Is there any country which has implemented this helicopter money?
Yes recently Hong Kong has decided to give its permanent resident aged 18 and above to give US $ 1,200 to ease the burden on individuals and companies.
Also japan has also in past had applied this concepts to overcome recession.
Pros of helicopter money
- Helicopter money does not rely on increased borrowing to fuel economy which means that it doesn’t create more debts and interest rate can remains unchanged.
- Generally helicopter money boosts spending and economic growth more effectively because it increases aggregate demand i.e demands for goods & services immediately.
- While the government drops money that comes from debts might not boost the consumer spending due to debt needing to be repaid, if it often thought that money finance will stimulate the economy.
Cons of helicopter money
- One of the main risks associated with helicopter money is that it could lead to a significant devaluation of the currency on the foreign exchange market.

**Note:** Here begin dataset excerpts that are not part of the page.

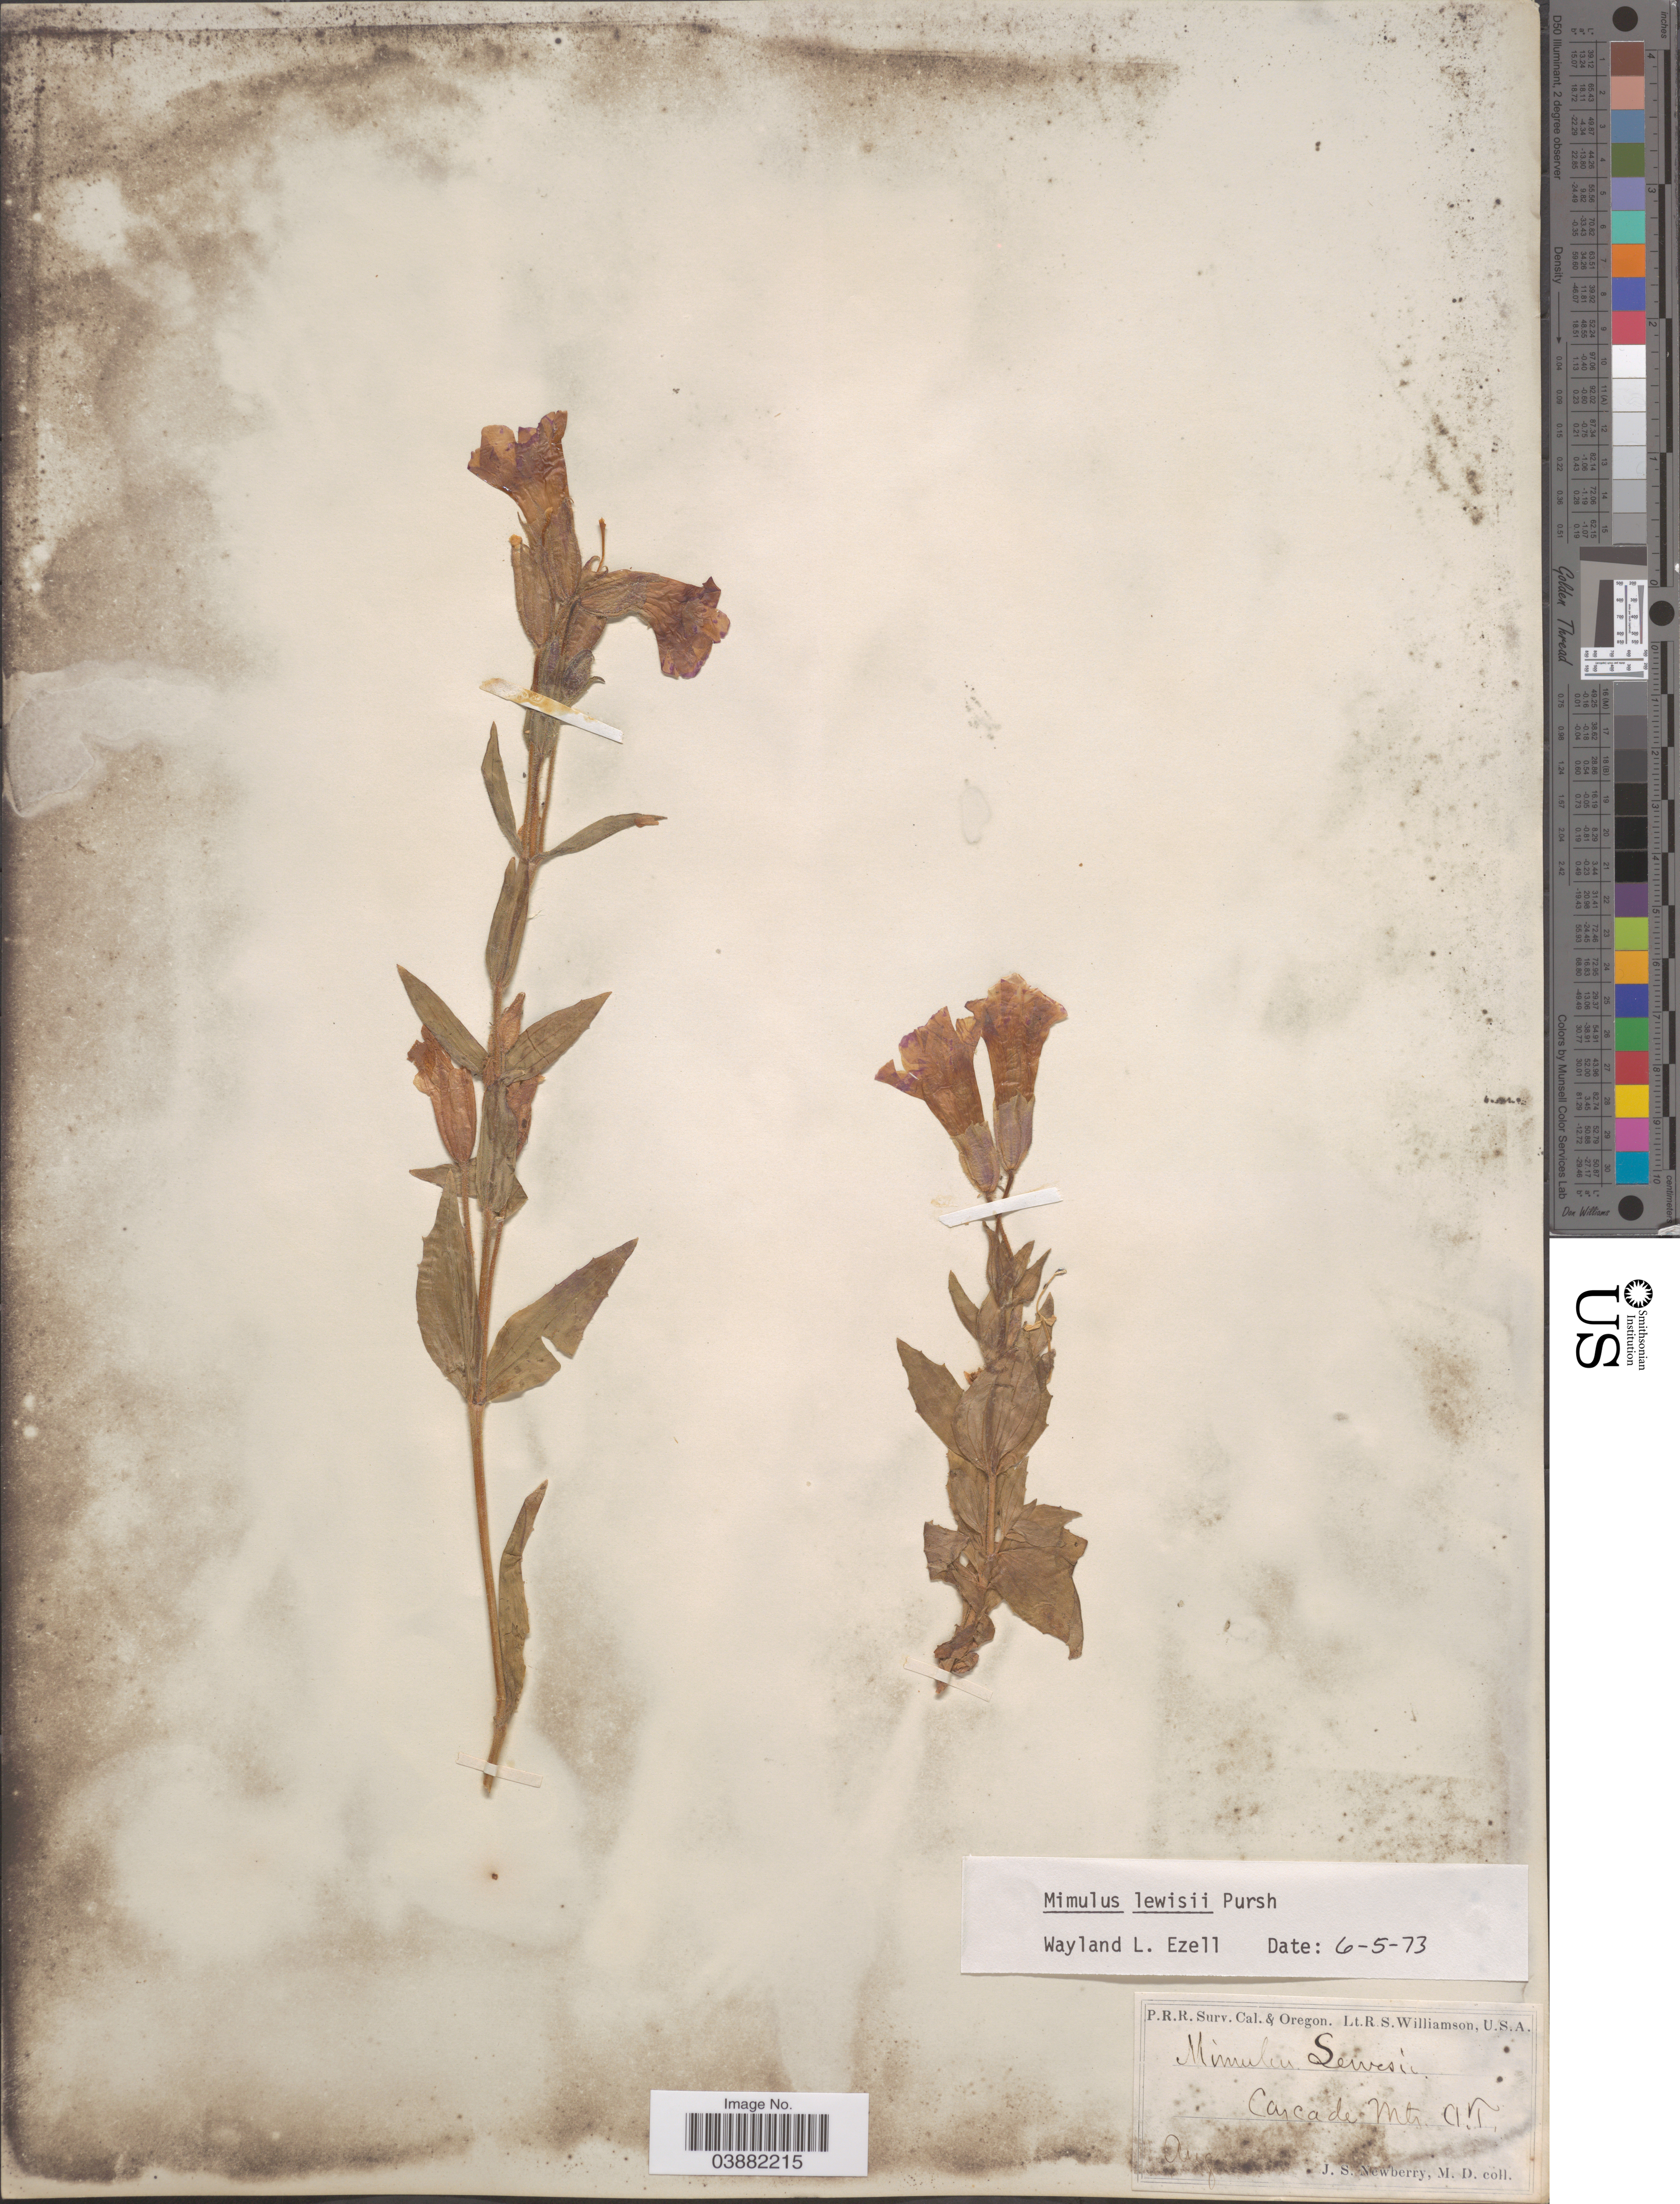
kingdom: Plantae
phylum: Tracheophyta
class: Magnoliopsida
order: Lamiales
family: Phrymaceae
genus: Mimulus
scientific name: Mimulus lewisii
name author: Pursh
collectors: J. S. Newberry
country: United States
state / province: Arizona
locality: Cascade Mts. A.T.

As more money is printed and supply increases, the value of the domestic currency could significantly decrease. It could also discourage speculators from buying the currency as it is less likely to perform well.
- A country’s central bank sets its interest rates to reach economic growth targets. However, a helicopter drop means that a central bank cannot use interest rates to recover any costs, because the money is not linked to a borrowed asset (loan). Instead, the money is given directly to the public. This may lead to over-inflation and cause damage to the central bank’s financials.
Conclusion: Every coin has two sides. Similarly helicopter money also has two parts and it has benefits in short run however may deflate the value of money in long run due to which most of the government around the world only want it to be used in worst case scenario.